* [Task instructions] Scan the lines below; pull out those with "SunCD".

Extracted material section start

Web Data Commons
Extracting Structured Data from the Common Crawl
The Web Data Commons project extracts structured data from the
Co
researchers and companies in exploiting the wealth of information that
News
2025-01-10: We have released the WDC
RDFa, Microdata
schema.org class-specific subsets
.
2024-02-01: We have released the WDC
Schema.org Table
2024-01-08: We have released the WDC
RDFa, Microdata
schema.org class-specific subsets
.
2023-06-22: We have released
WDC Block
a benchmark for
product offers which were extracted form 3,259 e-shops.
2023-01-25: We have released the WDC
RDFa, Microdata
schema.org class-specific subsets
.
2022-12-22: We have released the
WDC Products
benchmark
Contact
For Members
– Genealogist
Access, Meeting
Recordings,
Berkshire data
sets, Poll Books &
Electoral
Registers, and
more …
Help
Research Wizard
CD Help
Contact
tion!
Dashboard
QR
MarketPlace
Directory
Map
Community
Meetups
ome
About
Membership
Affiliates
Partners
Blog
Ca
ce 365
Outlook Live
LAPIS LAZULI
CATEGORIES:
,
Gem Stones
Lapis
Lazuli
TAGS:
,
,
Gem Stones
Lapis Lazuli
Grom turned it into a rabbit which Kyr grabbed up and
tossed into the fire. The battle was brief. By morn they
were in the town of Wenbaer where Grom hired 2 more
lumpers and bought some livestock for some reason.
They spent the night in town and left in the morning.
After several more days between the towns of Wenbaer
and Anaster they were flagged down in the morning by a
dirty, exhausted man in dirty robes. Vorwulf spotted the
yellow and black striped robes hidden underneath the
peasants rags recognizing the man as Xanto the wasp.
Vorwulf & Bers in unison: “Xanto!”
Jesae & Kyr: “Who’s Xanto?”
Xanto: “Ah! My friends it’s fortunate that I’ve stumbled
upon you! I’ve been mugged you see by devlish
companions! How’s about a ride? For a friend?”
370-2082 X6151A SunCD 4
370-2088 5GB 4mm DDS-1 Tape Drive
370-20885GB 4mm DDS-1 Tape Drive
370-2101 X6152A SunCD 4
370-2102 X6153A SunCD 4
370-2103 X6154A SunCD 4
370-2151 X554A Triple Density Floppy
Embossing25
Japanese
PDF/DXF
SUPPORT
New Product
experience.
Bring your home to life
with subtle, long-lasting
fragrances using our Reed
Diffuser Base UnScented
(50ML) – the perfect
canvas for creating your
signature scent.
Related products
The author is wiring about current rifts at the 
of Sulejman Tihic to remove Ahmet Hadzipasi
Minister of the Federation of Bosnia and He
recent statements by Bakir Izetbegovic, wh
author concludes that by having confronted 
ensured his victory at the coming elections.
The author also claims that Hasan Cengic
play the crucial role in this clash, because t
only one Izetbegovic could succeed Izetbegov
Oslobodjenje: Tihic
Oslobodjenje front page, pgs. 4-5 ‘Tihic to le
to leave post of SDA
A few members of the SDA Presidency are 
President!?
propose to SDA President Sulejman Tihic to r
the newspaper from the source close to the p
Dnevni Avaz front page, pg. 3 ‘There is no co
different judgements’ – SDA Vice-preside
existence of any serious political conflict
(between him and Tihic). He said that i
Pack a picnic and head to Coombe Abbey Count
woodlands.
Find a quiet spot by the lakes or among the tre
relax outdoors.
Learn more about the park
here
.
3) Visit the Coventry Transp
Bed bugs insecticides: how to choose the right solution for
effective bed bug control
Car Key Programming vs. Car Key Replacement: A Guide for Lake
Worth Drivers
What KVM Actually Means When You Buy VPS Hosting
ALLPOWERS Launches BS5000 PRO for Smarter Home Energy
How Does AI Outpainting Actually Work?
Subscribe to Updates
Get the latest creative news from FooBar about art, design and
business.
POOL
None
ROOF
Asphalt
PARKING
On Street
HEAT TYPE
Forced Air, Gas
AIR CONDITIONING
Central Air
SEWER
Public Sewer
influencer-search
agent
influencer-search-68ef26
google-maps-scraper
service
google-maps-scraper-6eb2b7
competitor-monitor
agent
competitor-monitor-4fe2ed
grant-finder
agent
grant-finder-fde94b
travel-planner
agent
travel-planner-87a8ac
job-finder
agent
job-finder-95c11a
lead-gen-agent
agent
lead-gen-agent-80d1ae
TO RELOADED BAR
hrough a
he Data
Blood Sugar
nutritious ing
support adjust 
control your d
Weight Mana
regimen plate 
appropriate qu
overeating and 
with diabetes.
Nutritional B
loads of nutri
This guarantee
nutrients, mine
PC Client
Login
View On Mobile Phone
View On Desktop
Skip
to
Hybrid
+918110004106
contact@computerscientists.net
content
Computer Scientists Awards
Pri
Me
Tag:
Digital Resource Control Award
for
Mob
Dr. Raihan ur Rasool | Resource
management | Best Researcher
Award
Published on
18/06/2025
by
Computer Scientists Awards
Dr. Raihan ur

Extracted material section end

* [Task response]
370-2082 X6151A SunCD 4
370-2101 X6152A SunCD 4
370-2102 X6153A SunCD 4
370-2103 X6154A SunCD 4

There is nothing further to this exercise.